## Work task:
Copy the material below exactly, but only from the line with "amazig (fuente: http://www.amazic.cat)</p>" onward, the final line included.

## Material supplied:
..........
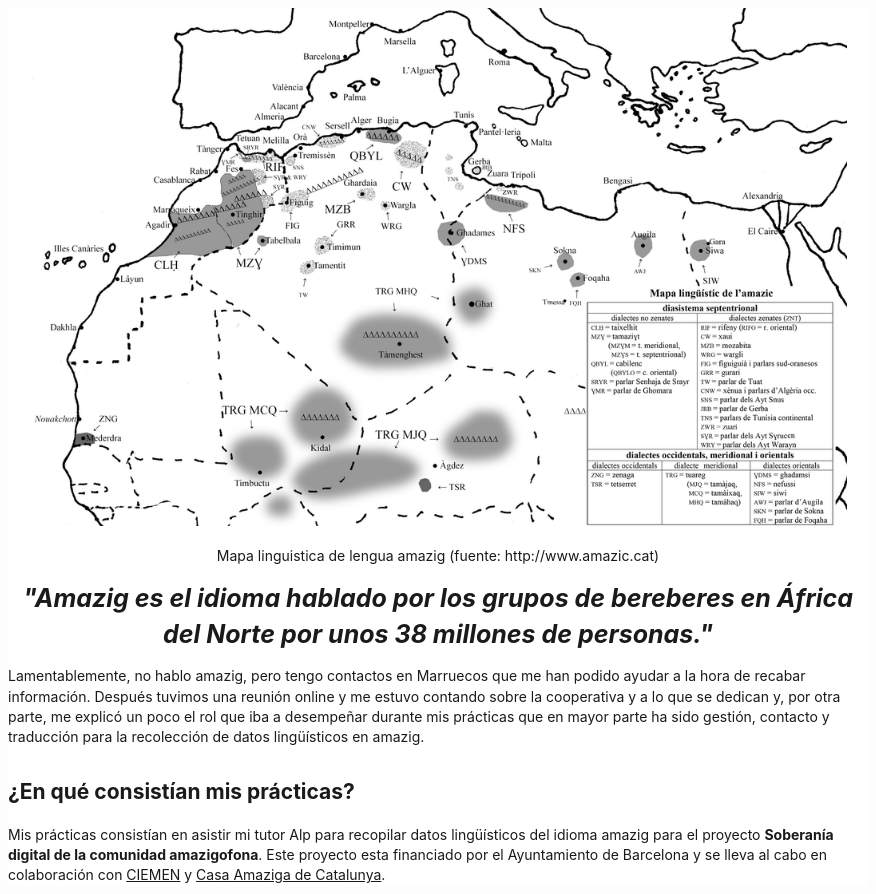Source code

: <p align="center"><img src="/img/blog/2022/amazic.png" width="95%" alt="Mapa linguistico de la lengua amazig"></p>
<p style="text-align: center;">Mapa linguistica de lengua amazig (fuente: http://www.amazic.cat)</p>

<p style="text-align: center;">
<span style="font-weight:700;font-size:25px">
    <i>"Amazig es el idioma hablado por los grupos de bereberes en África del Norte por unos 38 millones de personas."</i>
</span>
</p>


Lamentablemente, no hablo amazig, pero tengo contactos en Marruecos que me han podido ayudar a la hora de recabar información. Después tuvimos una reunión online y me estuvo contando sobre la cooperativa y a lo que se dedican y, por otra parte, me explicó un poco el rol que iba a desempeñar durante mis prácticas que en mayor parte ha sido gestión, contacto y traducción para la recolección de datos lingüísticos en amazig.

## ¿En qué consistían mis prácticas? 

Mis prácticas consistían en asistir mi tutor Alp para recopilar datos lingüísticos del idioma amazig para el proyecto **Soberanía digital de la comunidad amazigofona**. Este proyecto esta financiado por el Ayuntamiento de Barcelona y se lleva al cabo en colaboración con [CIEMEN](http://www.ciemen.cat/) y [Casa Amaziga de Catalunya](https://casaamaziga.wordpress.com/>).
..........
## Expected answer:
<p style="text-align: center;">Mapa linguistica de lengua amazig (fuente: http://www.amazic.cat)</p>

<p style="text-align: center;">
<span style="font-weight:700;font-size:25px">
    <i>"Amazig es el idioma hablado por los grupos de bereberes en África del Norte por unos 38 millones de personas."</i>
</span>
</p>


Lamentablemente, no hablo amazig, pero tengo contactos en Marruecos que me han podido ayudar a la hora de recabar información. Después tuvimos una reunión online y me estuvo contando sobre la cooperativa y a lo que se dedican y, por otra parte, me explicó un poco el rol que iba a desempeñar durante mis prácticas que en mayor parte ha sido gestión, contacto y traducción para la recolección de datos lingüísticos en amazig.

## ¿En qué consistían mis prácticas? 

Mis prácticas consistían en asistir mi tutor Alp para recopilar datos lingüísticos del idioma amazig para el proyecto **Soberanía digital de la comunidad amazigofona**. Este proyecto esta financiado por el Ayuntamiento de Barcelona y se lleva al cabo en colaboración con [CIEMEN](http://www.ciemen.cat/) y [Casa Amaziga de Catalunya](https://casaamaziga.wordpress.com/>).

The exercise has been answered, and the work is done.